While Hynes covers mainly the British literary scene, William Matsen (1993) notes a similar shift in the treatment of the Great War in American fiction in the (late) 1920s and (early) 1930s and a shift in literary realism from the early novels of “witness and testimony” (p. 10) based on events witnessed and war actualities to more creative and fictional novels still revolving around the war, a shift seen by the author as an important development in American literature of the war: “Thus," writes Matsen, "there is a development within the sub-genre of the war novel form narratives that are strongly mimetic and near journalistic to more finely crafted works of fiction” (pp. 10-11).
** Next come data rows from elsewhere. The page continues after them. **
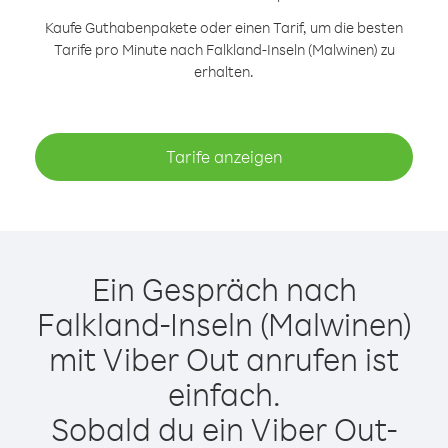
Kaufe Guthabenpakete oder einen Tarif, um die besten
Tarife pro Minute nach Falkland-Inseln (Malwinen) zu
erhalten.
Tarife anzeigen
Ein Gespräch nach
Falkland-Inseln (Malwinen)
mit Viber Out anrufen ist
einfach.
Sobald du ein Viber Out-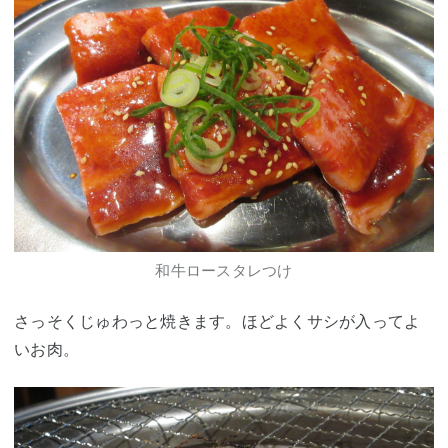
和牛ロースタレつけ
さっそくじゅわっと焼きます。ほどよくサシが入ってよ
いお肉。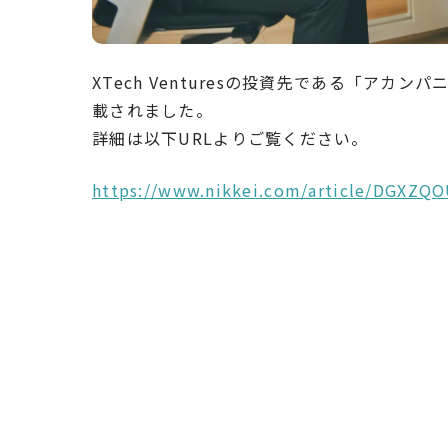
XTech Venturesの投資先である「
アカンパ
載されました。
詳細は以下URLよりご覧ください。
https://www.nikkei.com/article/DGXZ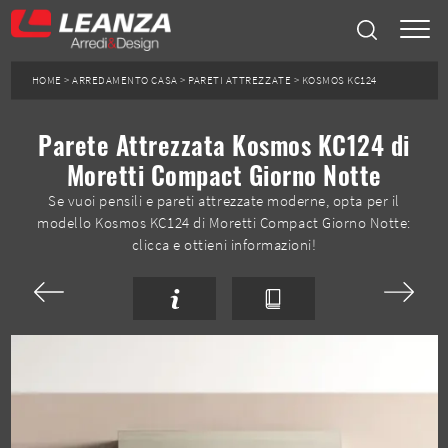
HOME
>
ARREDAMENTO CASA
>
PARETI ATTREZZATE
>
KOSMOS KC124
Parete Attrezzata Kosmos KC124 di
Moretti Compact Giorno Notte
Se vuoi pensili e pareti attrezzate moderne, opta per il
modello Kosmos KC124 di Moretti Compact Giorno Notte:
clicca e ottieni informazioni!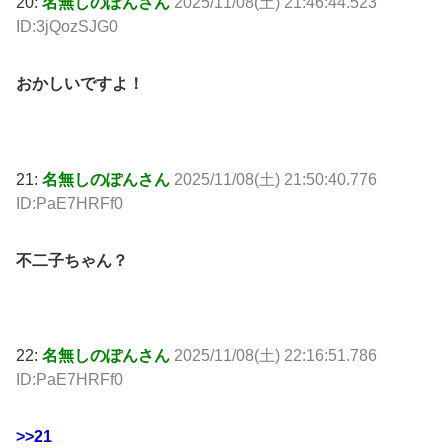
20:
名無しのぽんさん
2025/11/08(土) 21:46:44.523
ID:3jQozSJG0
おかしいですよ！
21:
名無しのぽんさん
2025/11/08(土) 21:50:40.776
ID:PaE7HRFf0
不二子ちゃん？
22:
名無しのぽんさん
2025/11/08(土) 22:16:51.786
ID:PaE7HRFf0
>>21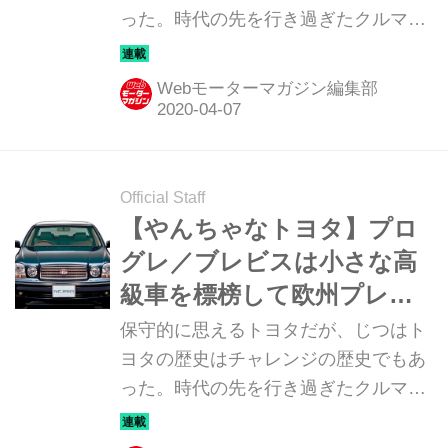
った。時代の先を行き過ぎたクルマか
ら、一体どうした？ と首をかしげたく
なるクルマまで、トヨタのチャレンジ
Webモーターマガジン編集部
を改めて俯瞰してみる。最終回となる
第13回はユニークなRV「bB オープン
デッキ」だ。
Official Staff
【やんちゃなトヨタ】プロ
グレ／ブレビスは小さな高
級車を標榜して欧州プレミ
アム勢に対抗（その12）
保守的に思えるトヨタだが、じつはト
ヨタの歴史はチャレンジの歴史でもあ
った。時代の先を行き過ぎたクルマか
ら、一体どうした？ と首をかしげたく
なるクルマまで、トヨタのチャレンジ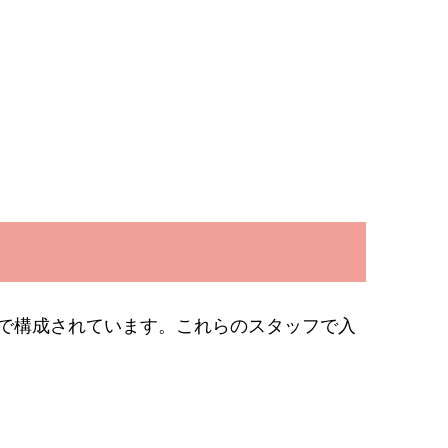
で構成されています。これらのスタッフで入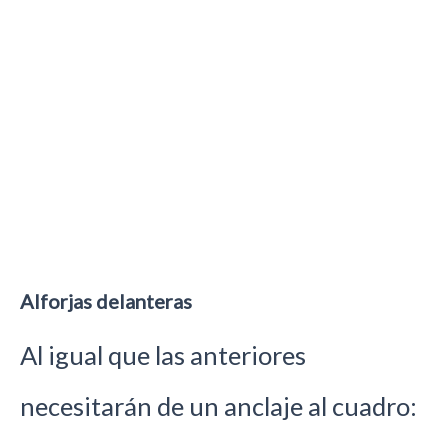
Alforjas delanteras
Al igual que las anteriores
necesitarán de un anclaje al cuadro:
This means that writers would give more attention to plot, character development, structure, theme, imagination …etc. Indirectly, more emphasis on the creative, imaginative representation of war places it within a broader social context. Matsen implies that documentary reporting in memoirs and autobiographies about the war was diminished in the sake of craft and human relations in a more fictionalized form. Verisimilitude gave way to more focus on the impact of war on individuals, on war as part of the human experience and not as the sole one, which is what I highlight by looking at the social context of the war in some Anglo-American novels published during the early twentieth century.